'Midnight' a tribute to director
Compared to Adrienne Shelly, the promising director who was murdered after completing her debut film, "Waitress," Meg Ryan needn't elicit much sympathy. But Ryan's career has been sorrowful since her reign as America's Sweetheart in the '90s, and now Shelly is serving as her guardian angel.
Compared to Adrienne Shelly, the promising director who was murdered after completing her debut film, "Waitress," Meg Ryan needn't elicit much sympathy. But Ryan's career has been sorrowful since her reign as America's Sweetheart in the '90s, and now Shelly is serving as her guardian angel.
With a posthumously produced script and Shelly's friend Cheryl Hines making her directorial debut, Ryan has her most characteristic role in a decade. The marital-showdown comedy "Serious Moonlight" has the gossamer gloss of contrivance, but it's also a labor of love that brings out the best in its stars.
Ryan is Louise, a workaholic attorney who is about to get dumped by her ad-executive husband, Ian (Timothy Hutton, making a welcome comeback of his own). But before he can run off to Paris with a young cookie named Sara (Kristen Bell), Louise confronts him in their country home - with a conk on the head and a truss of duct tape.

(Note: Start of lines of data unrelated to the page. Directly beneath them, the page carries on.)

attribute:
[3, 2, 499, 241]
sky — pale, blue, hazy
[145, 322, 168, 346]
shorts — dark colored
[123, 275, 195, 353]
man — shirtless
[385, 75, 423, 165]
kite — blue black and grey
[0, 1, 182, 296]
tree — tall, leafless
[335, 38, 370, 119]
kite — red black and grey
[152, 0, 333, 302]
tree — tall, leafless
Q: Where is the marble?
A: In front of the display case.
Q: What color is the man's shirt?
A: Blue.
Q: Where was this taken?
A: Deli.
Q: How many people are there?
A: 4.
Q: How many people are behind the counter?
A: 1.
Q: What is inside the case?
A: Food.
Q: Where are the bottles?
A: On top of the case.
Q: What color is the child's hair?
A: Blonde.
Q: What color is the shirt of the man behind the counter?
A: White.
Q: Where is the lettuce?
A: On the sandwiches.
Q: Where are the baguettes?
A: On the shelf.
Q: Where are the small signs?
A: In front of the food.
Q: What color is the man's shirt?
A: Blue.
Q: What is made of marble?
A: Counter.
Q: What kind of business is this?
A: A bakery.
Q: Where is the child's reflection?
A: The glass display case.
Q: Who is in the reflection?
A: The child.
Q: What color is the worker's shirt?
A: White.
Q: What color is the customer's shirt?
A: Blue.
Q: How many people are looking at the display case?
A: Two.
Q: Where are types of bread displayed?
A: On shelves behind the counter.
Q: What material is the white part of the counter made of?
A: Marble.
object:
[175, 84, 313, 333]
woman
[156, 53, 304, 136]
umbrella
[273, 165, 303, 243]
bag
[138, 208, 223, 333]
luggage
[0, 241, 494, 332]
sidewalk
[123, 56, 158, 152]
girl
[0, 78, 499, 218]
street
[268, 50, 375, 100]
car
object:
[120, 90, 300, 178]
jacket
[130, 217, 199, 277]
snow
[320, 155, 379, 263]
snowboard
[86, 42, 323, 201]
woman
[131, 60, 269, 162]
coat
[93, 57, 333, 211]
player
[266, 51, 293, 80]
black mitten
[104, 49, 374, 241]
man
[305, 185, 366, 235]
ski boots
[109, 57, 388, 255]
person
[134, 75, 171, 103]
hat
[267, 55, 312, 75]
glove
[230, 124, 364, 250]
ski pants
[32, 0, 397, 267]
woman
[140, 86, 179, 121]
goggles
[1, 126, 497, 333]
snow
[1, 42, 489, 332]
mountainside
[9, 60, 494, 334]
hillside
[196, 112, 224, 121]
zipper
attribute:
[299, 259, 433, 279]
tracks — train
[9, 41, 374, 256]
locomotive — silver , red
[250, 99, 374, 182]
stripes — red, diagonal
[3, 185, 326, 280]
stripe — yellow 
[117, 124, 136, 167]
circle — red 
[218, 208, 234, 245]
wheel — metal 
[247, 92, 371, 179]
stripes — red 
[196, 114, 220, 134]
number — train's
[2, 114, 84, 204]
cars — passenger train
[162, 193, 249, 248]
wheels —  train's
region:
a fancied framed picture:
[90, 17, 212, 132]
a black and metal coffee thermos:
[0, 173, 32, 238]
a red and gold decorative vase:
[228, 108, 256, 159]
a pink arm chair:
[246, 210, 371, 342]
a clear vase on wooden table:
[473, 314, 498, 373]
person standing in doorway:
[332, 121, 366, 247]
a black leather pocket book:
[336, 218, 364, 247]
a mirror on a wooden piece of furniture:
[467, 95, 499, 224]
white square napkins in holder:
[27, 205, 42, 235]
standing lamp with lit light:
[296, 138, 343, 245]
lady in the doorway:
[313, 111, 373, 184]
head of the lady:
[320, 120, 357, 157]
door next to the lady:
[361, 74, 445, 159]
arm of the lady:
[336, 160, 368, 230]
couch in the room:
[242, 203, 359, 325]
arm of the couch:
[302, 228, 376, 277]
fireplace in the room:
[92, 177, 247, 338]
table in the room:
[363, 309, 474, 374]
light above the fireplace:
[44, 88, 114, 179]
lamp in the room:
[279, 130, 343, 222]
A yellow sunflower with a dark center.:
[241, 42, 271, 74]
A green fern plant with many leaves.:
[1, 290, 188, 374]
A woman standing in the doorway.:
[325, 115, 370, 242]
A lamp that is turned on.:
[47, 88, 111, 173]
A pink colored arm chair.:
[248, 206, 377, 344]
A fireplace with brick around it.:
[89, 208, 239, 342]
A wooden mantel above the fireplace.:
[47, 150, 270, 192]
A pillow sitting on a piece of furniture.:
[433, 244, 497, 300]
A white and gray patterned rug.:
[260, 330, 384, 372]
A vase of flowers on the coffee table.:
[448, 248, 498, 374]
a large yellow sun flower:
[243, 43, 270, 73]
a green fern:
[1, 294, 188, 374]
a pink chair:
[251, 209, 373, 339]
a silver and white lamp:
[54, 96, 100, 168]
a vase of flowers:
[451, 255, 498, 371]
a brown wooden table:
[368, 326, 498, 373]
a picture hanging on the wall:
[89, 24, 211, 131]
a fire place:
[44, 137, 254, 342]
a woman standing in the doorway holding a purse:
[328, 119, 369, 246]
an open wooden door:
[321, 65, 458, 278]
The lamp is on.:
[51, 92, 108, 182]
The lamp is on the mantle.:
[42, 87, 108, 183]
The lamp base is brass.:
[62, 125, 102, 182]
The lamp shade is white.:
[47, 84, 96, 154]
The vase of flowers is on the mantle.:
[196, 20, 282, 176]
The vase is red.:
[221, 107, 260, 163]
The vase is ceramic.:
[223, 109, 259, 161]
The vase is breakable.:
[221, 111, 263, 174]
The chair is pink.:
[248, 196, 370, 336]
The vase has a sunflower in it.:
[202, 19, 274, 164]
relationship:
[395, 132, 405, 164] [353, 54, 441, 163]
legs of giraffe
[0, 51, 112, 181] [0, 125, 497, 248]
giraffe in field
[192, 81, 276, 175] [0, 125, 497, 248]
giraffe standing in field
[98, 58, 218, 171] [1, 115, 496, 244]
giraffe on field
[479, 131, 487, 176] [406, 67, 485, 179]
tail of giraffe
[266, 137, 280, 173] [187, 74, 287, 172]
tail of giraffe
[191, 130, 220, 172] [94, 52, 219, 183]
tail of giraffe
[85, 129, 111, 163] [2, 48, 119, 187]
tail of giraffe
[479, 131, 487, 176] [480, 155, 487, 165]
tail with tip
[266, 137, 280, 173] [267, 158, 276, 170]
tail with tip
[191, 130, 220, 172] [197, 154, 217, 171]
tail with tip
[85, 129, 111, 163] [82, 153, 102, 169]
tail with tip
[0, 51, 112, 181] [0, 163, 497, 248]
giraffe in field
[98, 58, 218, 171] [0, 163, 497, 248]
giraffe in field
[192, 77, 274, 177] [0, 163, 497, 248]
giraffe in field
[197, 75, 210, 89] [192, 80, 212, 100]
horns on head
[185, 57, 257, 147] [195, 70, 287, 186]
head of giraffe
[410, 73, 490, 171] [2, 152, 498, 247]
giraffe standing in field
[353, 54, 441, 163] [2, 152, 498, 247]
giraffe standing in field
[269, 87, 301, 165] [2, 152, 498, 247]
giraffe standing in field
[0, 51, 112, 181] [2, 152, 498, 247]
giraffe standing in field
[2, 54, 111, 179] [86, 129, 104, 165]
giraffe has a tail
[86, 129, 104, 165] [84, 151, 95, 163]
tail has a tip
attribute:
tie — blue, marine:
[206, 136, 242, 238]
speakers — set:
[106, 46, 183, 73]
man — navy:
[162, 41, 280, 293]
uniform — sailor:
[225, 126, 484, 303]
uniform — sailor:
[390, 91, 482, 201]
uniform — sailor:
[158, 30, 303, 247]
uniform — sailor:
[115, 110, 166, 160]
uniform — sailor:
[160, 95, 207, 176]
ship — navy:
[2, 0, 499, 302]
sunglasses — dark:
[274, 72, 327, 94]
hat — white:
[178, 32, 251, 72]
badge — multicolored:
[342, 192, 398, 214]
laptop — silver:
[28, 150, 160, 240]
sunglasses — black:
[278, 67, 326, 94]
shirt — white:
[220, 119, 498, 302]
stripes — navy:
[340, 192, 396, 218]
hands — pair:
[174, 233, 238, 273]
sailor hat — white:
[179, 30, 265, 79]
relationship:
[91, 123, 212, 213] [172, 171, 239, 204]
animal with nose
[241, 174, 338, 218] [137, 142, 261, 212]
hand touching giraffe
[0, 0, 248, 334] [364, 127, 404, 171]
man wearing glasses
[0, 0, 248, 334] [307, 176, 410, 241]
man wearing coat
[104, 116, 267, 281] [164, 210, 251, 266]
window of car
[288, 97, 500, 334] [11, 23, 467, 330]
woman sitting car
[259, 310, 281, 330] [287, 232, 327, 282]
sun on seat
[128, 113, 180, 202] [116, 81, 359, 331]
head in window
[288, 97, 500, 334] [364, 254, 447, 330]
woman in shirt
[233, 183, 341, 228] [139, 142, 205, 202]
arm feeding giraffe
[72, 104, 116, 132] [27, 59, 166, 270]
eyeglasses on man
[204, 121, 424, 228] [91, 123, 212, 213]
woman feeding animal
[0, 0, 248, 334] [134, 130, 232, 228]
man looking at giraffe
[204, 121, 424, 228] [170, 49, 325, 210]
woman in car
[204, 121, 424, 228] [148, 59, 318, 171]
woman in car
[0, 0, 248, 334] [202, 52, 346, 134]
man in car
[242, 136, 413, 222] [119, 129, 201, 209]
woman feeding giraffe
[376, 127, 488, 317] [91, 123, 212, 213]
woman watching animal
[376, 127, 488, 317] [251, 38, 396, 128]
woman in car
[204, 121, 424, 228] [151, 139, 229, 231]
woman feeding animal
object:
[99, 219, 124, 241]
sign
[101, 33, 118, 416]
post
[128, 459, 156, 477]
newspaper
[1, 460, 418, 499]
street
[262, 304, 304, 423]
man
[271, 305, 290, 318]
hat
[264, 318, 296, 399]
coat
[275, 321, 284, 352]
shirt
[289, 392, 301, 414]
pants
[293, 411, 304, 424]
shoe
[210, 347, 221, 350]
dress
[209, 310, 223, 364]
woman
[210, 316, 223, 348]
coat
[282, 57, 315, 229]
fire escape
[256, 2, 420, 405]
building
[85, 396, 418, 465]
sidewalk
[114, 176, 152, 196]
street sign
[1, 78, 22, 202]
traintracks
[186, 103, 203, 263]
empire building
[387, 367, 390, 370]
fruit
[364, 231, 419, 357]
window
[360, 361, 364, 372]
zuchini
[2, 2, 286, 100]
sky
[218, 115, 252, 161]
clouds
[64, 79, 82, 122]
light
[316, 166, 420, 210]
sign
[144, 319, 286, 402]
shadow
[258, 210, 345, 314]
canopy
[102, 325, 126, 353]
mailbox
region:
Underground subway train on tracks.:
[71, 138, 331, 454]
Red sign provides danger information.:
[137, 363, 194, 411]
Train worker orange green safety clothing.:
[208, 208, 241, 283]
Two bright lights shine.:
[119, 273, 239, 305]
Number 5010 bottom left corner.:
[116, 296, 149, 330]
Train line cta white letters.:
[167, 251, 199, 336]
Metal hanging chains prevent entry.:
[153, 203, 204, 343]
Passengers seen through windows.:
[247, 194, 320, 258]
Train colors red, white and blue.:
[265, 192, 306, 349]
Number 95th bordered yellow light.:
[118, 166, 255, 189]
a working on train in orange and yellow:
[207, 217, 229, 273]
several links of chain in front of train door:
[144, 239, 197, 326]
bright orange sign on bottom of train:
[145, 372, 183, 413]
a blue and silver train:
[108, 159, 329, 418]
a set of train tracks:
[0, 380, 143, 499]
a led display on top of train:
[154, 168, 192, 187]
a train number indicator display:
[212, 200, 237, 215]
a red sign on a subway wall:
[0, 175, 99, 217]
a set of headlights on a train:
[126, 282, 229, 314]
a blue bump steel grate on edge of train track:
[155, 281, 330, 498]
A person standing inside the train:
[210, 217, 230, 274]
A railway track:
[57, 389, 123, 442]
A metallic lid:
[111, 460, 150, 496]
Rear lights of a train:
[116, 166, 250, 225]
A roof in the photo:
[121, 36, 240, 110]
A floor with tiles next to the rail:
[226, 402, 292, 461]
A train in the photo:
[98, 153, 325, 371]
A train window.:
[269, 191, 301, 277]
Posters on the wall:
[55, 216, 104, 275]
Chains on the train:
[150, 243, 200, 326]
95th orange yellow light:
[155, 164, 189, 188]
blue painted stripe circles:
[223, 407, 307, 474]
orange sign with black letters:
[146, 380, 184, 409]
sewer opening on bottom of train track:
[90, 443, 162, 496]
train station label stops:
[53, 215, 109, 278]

The domestic-battle scenario recalls movies like "The War of the Roses," but "Serious Moonlight" has both a daffy and a dark side. Louise is determined to convince Ian that he still loves her, and even while he's tied to a chair, Louise plies him with fresh-baked cookies and a slide show of their courtship.
It's a pleasure to watch Ryan resurrect her trademark persona, a mix of perkiness and pique, as she flounces around the room. But it's shaded with a middle-age desperation that's half real and half chick-flick shtick.
Hutton gives the movie a male rejoinder, loading hard truths about waning passions with some much-needed gravity.
The story goes off track - and steals a page from "The Ref" - with the arrival of a larcenous gardener named Todd (Justin Long). Those scenes are disturbing, not just for their innate violence but for the inadvertent reminder that Shelly was killed by an angry workman. But the subplot is slightly redeemed by a predictable trick ending.
And the formulaic shortcomings of "Serious Moonlight" are redeemed by the glow of a group tribute to a fallen friend.